For the first time, the Department of Health and Human Services earlier this year included improving sleep as one of the main disease prevention goals for the next decade. Brown, who chaired the working group that came up with sleep objectives for the project, called Healthy People 2030, is elated that improving sleep is now a national health priority. She is disappointed, however, that tackling sleep disparities wasn’t ultimately included, despite all the evidence she and others presented to decision-makers. But she’s not deterred. “I am an eternal optimist,” she says. “It may take us until Healthy People 2040, but, you know, we’re pushing.”

Sleep research is starting to influence policy. In 2019, California became the first state to mandate later school times to accommodate children’s and teenagers’ circadian rhythms. And research on shift work has informed guidelines in the aviation industry and for health care workers, aimed at mitigating the negative health effects of sleep disruption.

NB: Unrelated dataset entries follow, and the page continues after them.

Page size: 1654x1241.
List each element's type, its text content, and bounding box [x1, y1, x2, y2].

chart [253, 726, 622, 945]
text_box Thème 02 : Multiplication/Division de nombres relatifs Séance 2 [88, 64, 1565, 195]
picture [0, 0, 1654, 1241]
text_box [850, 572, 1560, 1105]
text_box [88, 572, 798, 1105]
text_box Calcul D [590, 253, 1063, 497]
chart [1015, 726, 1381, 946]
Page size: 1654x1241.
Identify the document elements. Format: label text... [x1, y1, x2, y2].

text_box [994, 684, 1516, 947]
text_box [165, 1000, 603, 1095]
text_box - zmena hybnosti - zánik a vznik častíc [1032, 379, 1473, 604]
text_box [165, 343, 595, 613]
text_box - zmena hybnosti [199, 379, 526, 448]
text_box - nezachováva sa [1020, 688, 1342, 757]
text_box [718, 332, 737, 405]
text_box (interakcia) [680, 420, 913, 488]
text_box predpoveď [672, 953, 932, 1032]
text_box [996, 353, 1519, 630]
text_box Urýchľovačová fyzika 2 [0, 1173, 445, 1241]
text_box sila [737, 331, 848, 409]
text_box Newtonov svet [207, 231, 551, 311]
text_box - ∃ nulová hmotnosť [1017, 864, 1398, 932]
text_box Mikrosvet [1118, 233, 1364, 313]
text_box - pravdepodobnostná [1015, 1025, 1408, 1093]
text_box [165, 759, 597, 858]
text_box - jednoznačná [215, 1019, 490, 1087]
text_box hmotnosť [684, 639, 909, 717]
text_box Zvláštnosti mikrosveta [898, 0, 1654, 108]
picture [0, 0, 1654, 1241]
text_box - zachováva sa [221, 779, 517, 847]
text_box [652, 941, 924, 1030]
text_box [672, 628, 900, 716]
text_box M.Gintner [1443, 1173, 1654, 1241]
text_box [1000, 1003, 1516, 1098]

These policy wins don’t tackle sleep health disparities specifically, but Johnson is quick to point out steps that could. Raising the minimum wage so people don’t have to work multiple jobs and do shift work, implementing noise and light pollution regulations, and improving health care access to people of color through telemedicine are among the ideas Johnson and a colleague proposed in an editorial published last year.

For Alcántara, changing policy to improve the sleep of Black, Hispanic, and other people of color in the country is at the core of fighting structural racism. “If we’re thinking about addressing sleep as a social justice issue, then yes, you have to focus on the policies that are driving who has the luxury of sleeping well and who doesn’t,” she says.